“Biz kadınlar yaşamlarımızı ve davranışlarımızı erkeklerin potansiyel şiddet tehditlerine göre ayarlıyoruz. Karşımızdaki erkeğin tecavüzcü olup olmadığını göremeyeceğimizden bütün erkeklerin tecavüzcü olduğunu varsayıyoruz. Vahşi gerçek bu. Yapısal bir sorun işte böyle gözükür. Bu yüzden erkekler sorumluluklarını üstlenmeli.”
“Ben korkmayı reddediyorum, hemcinslerim kız kardeşlerimin de korkmalarını reddiyorum. Bu yüzden feminizmim mücadelesi, herkesin mücadelesidir. Erkek şiddeti durdurulmak zorundadır.”
“CİNSEL BASKI TOPLUMUN TÜM KATMANLARINI KIRIP GEÇİRİYOR”
Sol Parti milletvekili Linda Snecker‘in cinsel baskının toplumun tüm katmanlarını kırıp geçirdiğini, bunun failinin de olası tüm köken ve konumlardan erkekler olduğunu söylemesi, aşırı sağcı-milliyetçi İsveç Demokratları‘nca farklı algılanarak tepkiyle karşılandı.
AŞIRI SAĞCI VE MİLLİYETÇİLER, SNECKER’E ÖFKELİ
Aşırı sağcı-milliyetçi vekiller, facebook sayfasında yapılan yorumlarla feminist vekili bombardımana tutarken, partinin önde gelen milletvekillerinden Katja Nyberg , Linda Snecker’i tüm erkekleri tecavüzcü varsaymakla suçlayarak sözlerinin, seks suçları salgınının gerçek nedenlerini örtmeye yönelik bir ses perdesi olduğunu iddia etti.
Nyberg “Sol Parti kadın-erkek eşitliği için mücadele ettiğini iddia ediyor. O zaman niye bugünün kadınlara yönelik şiddetle ilgili sorunlarının temel nedenlerini saklamakta ısrar ediyor. Kendi toplu göç politikalarının sonuçlarını umutsuzca inkar edip tüm erkekleri suçluyorlar, böylece tecavüzle ilgili olguların üstünü örtüyorlar” diye konuştu
Bir başka aşırı sağcı milletvekili de sosyalmedya paylaşımında Linda Snecker’in sözleriyle ilgili “iftira kampanyasına girer değil mi? Ona dava açma imkanımız olup olmadığını araştıralım” çağrısında bulndu.
BİR YILDA 7 BİN 556 TECAVÜZ VAKASI
İsveç Suçu Önleme Konseyi’nin verilerine göre 7 bin 556 vakayla 2018 yılında tecavüz sayısında rekor kırıldı. Henüz bu istatistiklerle ilgili etnik arka plan çıkarılmadı, ancak gözler ‘olağan şüphelilere’ çevrildi.

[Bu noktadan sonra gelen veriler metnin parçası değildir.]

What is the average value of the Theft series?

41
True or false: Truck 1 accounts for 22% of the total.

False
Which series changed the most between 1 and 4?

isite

İsveç’te 2015 yılındaki sığınmacı akını sonrası göçmenlerin toplumsal hayatta aşırı temsil edildiği ve hatta baskın çıktığına dair hem söylemler hem de raporlar var.

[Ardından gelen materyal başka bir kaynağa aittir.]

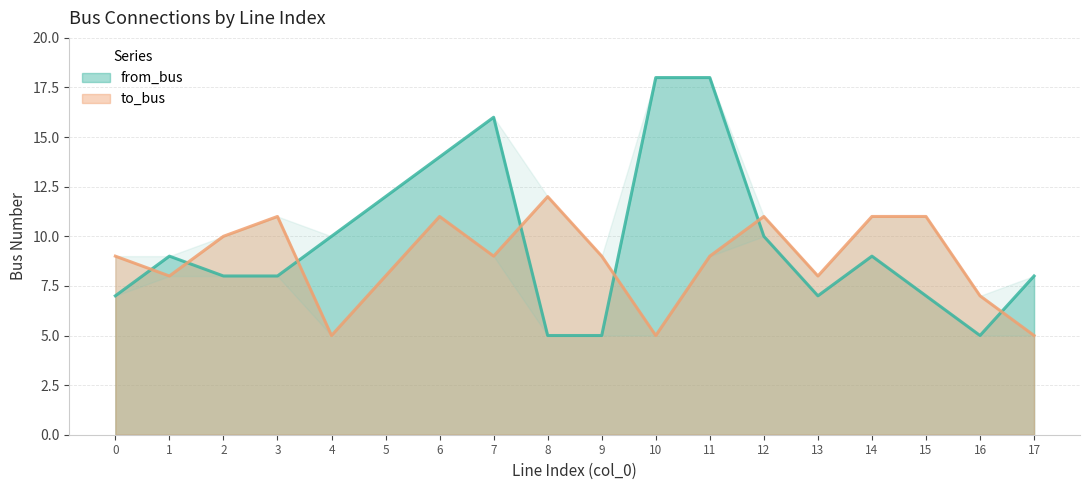

Which label corresponds to the largest value in the chart?

10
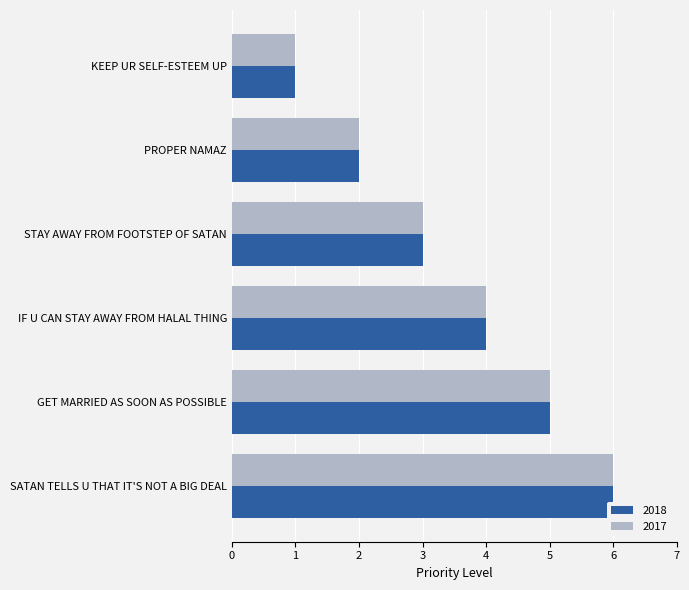

Is it true that 2017 equals 4 at STAY AWAY FROM FOOTSTEP OF SATAN?

False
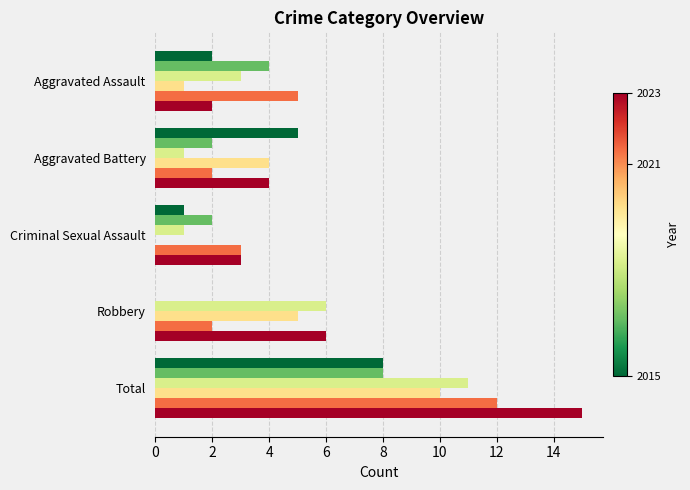

What is the difference between the highest and lowest values at Criminal Sexual Assault?

3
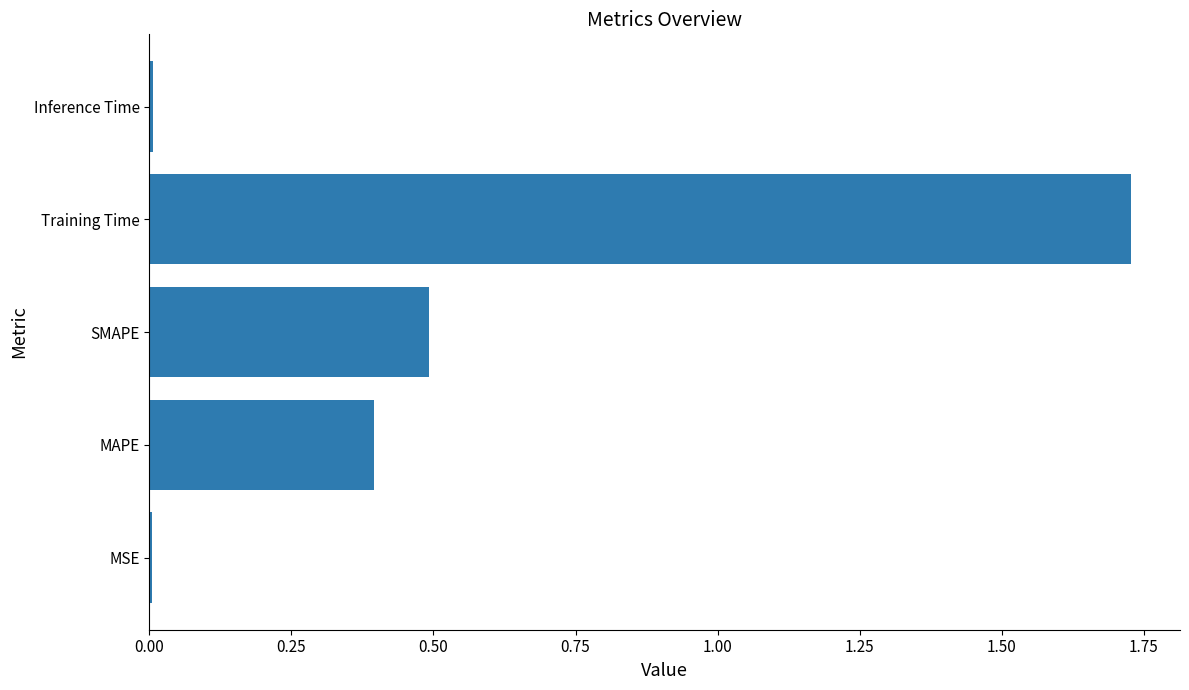

Which has a higher value, MAPE or Training Time?

Training Time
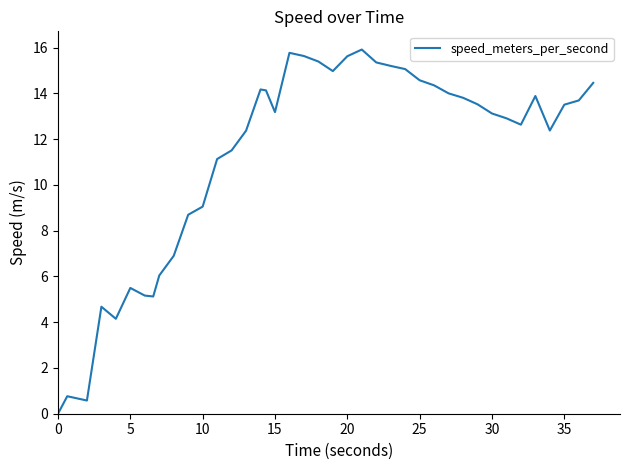

What is the greatest value displayed?

15.9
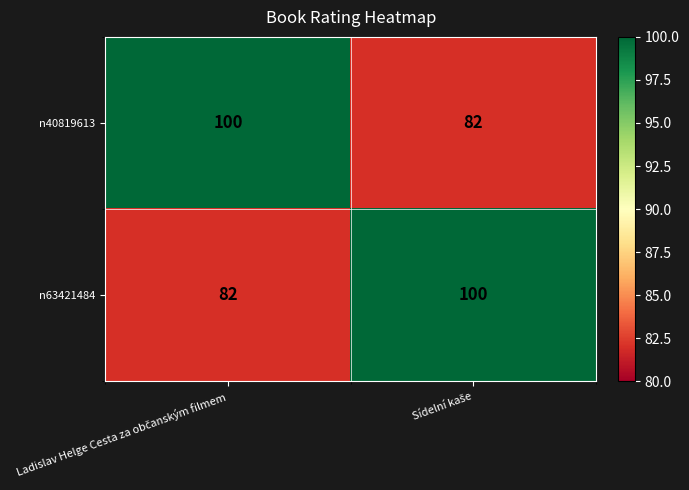

What is the greatest value displayed?

100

İsveç nüfusunun dörtte birini göçmenler oluşturuyor.
1917’de Sosyal Demokrat Parti’den ayrılıp 1990’a dek İsveç Komünist Partisi adıyla varolan Sol Parti, sosyalist ve feminist çizgide politika yapıyor ve Kızıl-Yeşil hükümeti kurulduğunda dışarıdan destek veriyor.